For the next two years Pico devised a new way of interpreting classical myths and themes by combining pagan motifs with Christian symbols. For Pico the only correct reading of ancient myths and stories was allegorical, as their true meaning was only to be understood by thorough analysis.

Such a meaning, when found, would always lie within the domain of Christian theology, thus illustrating the harmony of God’s natural revelation through the Gentiles and special revelation in the Bible. The myth of Mars and Venus, for example, foreshadowed the Christian budbahasa sentiments that love triumphs over violence and that reason should control passion.

This method would greatly influence Florentine humanism and art and is perhaps most clearly seen in the mythological paintings of Sandro Botticelli (1444–1510). In 1494 Pico died of a fever, when King Charles VIII of France went to Florence during his invasion of Italy and Savonarola took over governance of the city.

Based on their uniting of “profane wisdom,” or classical myths, with “sacred wisdom,” or Christian teachings, Ficino, Pico, and their followers devised a Neo platonic theory of symbolism, according to which each symbol not only displays the meaning and effect of what is represented, but also becomes interchangeable with it.

By sharing that which is portrayed, art and literature can move the soul to the transcending appreciation of beauty. The Florentine Neoplatonists substantiated this view through a circular relationship of beauty, love, and happiness, where beauty induces love and love generates voluptas, or pleasure. This circle was explained through both Christian theology and Greek mythology.

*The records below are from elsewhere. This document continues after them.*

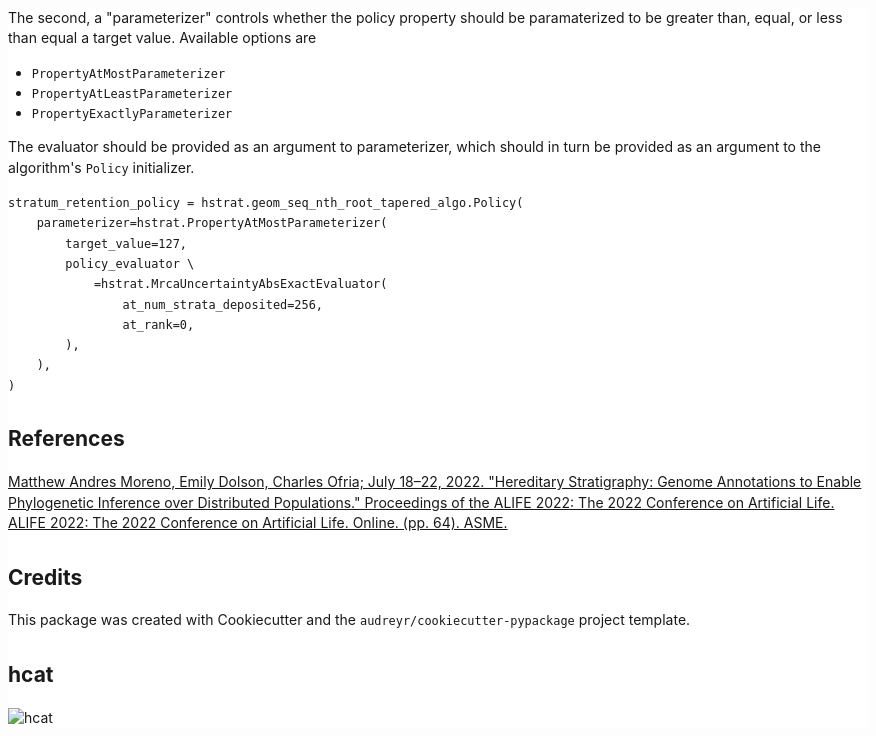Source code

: The second, a "parameterizer" controls whether the policy property should be paramaterized to be greater than, equal, or less than equal a target value.
Available options are

- `PropertyAtMostParameterizer`
- `PropertyAtLeastParameterizer`
- `PropertyExactlyParameterizer`

The evaluator should be provided as an argument to parameterizer, which should in turn be provided as an argument to the algorithm's `Policy` initializer.

```python3
stratum_retention_policy = hstrat.geom_seq_nth_root_tapered_algo.Policy(
    parameterizer=hstrat.PropertyAtMostParameterizer(
        target_value=127,
        policy_evaluator \
            =hstrat.MrcaUncertaintyAbsExactEvaluator(
                at_num_strata_deposited=256,
                at_rank=0,
        ),
    ),
)
```

## References

<a id="moreno2022genome" href=https://doi.org/10.1162/isal_a_00550>
Matthew Andres Moreno, Emily Dolson, Charles Ofria; July 18–22, 2022. "Hereditary Stratigraphy: Genome Annotations to Enable Phylogenetic Inference over Distributed Populations." Proceedings of the ALIFE 2022: The 2022 Conference on Artificial Life. ALIFE 2022: The 2022 Conference on Artificial Life. Online. (pp. 64). ASME.
</a>

## Credits

This package was created with Cookiecutter and the `audreyr/cookiecutter-pypackage` project template.

## hcat

![hcat](docs/assets/hcat-banner.png)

In Christian thought love is beauty and divine, the longing God has for the salvation of all souls. This love flows out of God and is carried off into the world, transforming the love of God for the world into the love of a person for God; thus beauty is converted into love.

The person becomes a vehicle for God’s love, loving other people for the sake of God, at which point love becomes felicity. The circle is complete when this felicity returns to its Creator in affective piety. For these reasons, the Florentine Neoplatonists regarded both humanistic learning and religion as paths to spiritual life, both culminating in the apprehension of God.